Answer: Here's some information on growing clematis:

Clematis vines always want their roots shaded, and the plant growing up into full sun. That means you can put some shallow-rooted groundcover around the roots, or simply some mulch--just something to keep the hot sun off the root run, and promote moisture retention in that spot. But be sure your vine grows into plenty of sunlight, which promotes heavy flowering.

Soil is important. Clematis do best in neutral or slightly alkaline soils, but they are somewhat adaptable. If you have very acid soil, try to add some calcium when you plant. Also, be sure to dig the hole deep. Remember you're planning to have this plant in place for decades.

Where to plant is important. These incredible vines are some of the most beautiful flowering plants, and we've all seen them blooming lavishly on fences, porches and trellises. They're not really hard to grow, and they get larger and stronger every year. Sometimes they take their time getting going, so be patient. It usually takes about two years for a newly-planted vine to come into its own. The large-flowered types are hardy into the very cold north, so almost everyone can use them. Be sure to place yours so it has something to climb---fence, trellis, or post.

Winter and spring care are important.

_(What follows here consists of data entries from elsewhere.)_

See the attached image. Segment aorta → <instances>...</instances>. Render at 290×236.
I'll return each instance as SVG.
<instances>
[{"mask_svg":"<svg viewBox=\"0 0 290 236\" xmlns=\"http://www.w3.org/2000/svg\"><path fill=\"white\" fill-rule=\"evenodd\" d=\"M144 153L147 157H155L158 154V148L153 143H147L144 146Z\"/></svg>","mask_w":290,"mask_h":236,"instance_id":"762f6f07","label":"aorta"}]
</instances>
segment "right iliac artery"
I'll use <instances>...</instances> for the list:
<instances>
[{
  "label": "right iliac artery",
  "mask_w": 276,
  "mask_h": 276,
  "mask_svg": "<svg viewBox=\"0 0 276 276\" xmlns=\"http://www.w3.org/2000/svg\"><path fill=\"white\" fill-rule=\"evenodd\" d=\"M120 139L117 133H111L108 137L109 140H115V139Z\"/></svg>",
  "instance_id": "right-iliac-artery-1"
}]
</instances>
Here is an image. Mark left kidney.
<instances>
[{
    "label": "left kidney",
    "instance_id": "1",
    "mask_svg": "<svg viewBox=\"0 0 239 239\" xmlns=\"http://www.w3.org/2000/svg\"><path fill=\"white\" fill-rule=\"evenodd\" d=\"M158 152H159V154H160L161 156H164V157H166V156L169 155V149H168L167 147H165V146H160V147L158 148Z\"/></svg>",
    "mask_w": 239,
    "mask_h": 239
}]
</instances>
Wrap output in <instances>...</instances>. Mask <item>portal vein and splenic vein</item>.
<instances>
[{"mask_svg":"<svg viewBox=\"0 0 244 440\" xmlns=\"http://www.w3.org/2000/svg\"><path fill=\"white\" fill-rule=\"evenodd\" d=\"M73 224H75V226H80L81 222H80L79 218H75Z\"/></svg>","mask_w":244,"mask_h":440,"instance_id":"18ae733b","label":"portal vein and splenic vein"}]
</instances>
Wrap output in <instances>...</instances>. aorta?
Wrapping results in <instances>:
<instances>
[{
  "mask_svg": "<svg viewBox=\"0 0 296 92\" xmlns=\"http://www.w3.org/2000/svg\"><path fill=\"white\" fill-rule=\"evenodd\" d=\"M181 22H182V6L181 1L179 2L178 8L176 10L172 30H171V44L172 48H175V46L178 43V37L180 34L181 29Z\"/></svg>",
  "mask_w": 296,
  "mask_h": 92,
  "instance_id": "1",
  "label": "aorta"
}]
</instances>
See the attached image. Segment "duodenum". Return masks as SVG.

In very cold places (like Minnesota), the winter kills the whole vine right down to the dirt. They actually "disappear." Then in the spring, they are somewhat slow to emerge, so you must protect the spot, and watch for the shoots. Once they pop up, they grow fast, but beware--they are brittle! If you happen to break off the young spring shoots, it sets the vine back terribly, so it's important to watch and care for the new shoots until they really get going up your post or trellis.

Ernest Markham should be pruned back hard (to nearly soil level) in early spring.